We have re-examined the authorities on this question, with some doubts as to which is the sounder and better rule in such *217cases. — McAuley v. Western Vt. R. R. Co., 33 Vt. 311; Provolt v. Chicago Railroad Co., 57 Mo. 256; Evans v. Missouri Railway Co., 64 Mo. 453; Trenton Co. v. Chambers, 9 N. J. (Eq.) 471; Goodin v. Cincinnati Canal Co., 18 Ohio St. 169 ; Mills on Eminent Domain, § 140-41. We have reached the conclusion, that the courts can make no exception, based on sound and just principles, which would exclude .railroad companies from the operation of the general rule, that in actions of ejectment at law the legal title must prevail. Where property is acquired by the exercise of the right of eminent domain, whether by railroad companies, or for other public use, the constitution requires that “ just compensation shall, in all cases, be first made to the owner.” — Const. 1875, Art. 1, § 24. Pre-payment of price to the owner of lands, sought to be condemned, is thus made a condition precedent, without which the title is not divested, or affected in any, manner. — New Orleans Railroad Co. v. Jones, 68 Ala. 48; Mills on Em. Domain, § 130. The policy of our law, therefore, is to protect the property rights of the citizen, just as effectually against seizure without compensation for public, as for private uses. Smith v. Chicago & St. Louis Railroad Co., 67 Ill. 191. It is in recognition of this principle that an action of ejectment has been sustained in favor of a private citizen, against agents and officers of the General Government, for lands held by them in the name and for the use of the Government.— United States v. Lee, 106 U. S. 196. While it is permitted to the Government, by reason of its sovereignty, to enjoy the immunity of refusing to be sued in its own courts without its consent, all other persons, private and corporate, must stand upon a basis of equality before the law, in the enforcement and defense of their legal rights in courts of justice in this State, at, least so far as is practicable. — South & North Ala. R. R. Co. v. Morris, 65 Ala. 193; Home detection of North Ala. v. Richards & Sons, 74 Ala. 456; Smith v. Chicago Railroad Co., 67 Ill. 191, 195.
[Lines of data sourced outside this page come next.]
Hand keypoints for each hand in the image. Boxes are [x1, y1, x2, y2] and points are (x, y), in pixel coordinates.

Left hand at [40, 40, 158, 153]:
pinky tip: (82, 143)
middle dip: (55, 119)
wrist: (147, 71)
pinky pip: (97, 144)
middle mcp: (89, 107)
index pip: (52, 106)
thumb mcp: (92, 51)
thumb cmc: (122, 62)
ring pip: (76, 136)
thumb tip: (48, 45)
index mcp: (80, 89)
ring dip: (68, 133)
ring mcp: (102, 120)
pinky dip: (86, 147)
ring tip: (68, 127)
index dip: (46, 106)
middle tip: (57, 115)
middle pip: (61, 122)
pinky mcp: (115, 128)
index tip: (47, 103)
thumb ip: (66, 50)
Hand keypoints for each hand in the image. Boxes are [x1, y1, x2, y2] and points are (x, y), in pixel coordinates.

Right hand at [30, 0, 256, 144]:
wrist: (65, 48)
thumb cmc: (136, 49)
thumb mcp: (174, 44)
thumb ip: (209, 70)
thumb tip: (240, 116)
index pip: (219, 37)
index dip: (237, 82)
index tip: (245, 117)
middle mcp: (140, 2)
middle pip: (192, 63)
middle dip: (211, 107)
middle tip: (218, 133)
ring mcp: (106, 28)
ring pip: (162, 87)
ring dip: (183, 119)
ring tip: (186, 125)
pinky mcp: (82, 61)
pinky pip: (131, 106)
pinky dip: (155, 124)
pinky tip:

In the present case, the plaintiffs have by contract retained the title of the property for their own security, as they had the lawful right to do. If an individual were the defendant in an ordinary case, the law would hold that the plaintiffs could recover upon the strength of their legal title. So likewise, as we have seen, were the defendant an officer or agent of the General Government, holding the property in the name of the sovereign for public uses; this does not preclude the legal title from prevailing, according to the better opinion. It is difficult to perceive that the public can claim an estoppel upon any other principles than au individual, for the public is but an aggregate of individuals. Its rights, therefore, where the sover*218eignty is not concerned, is but the summation of the rights of a multitude of single persons. As said by a learned English judge, in a case where it was urged that a vendor’s lien could not be enforced against land taken by a railroad 'company, “the public can have no rights springing from injustice to others.” Walker v. W. H. & B. Railway, 12 Jur. N. S. 18.

We can not see, moreover, that the public would be any more inconvenienced by the action of ejectment in this case at law, than they would by the enforcement of the vendor’s lien by a court of chancery, which would result in a sale of the land by order of that court, and, in the event of its purchase by the plaintiff or any other vendee, in the placing of such purchaser in the actual possession.' — 2 Story’s Eq. Jur. (12th Ed.), § 12315.

It would be no hardship on the defendant to compel a resort to a court of equity in this case, where a bill could be maintained, if at all, only by tendering payment of the balance due by them to the plaintiffs for the land, and which they had failed to pay. — Trenton Co. v. Chambers, 9 N. J. (Eq.) 471; Goodin v. Cincinnati Canal Co., 18 Ohio St. 169 ; Evans v. Missouri Railway Co., 64 Mo. 453.

The judgment is reversed, and the cause remanded.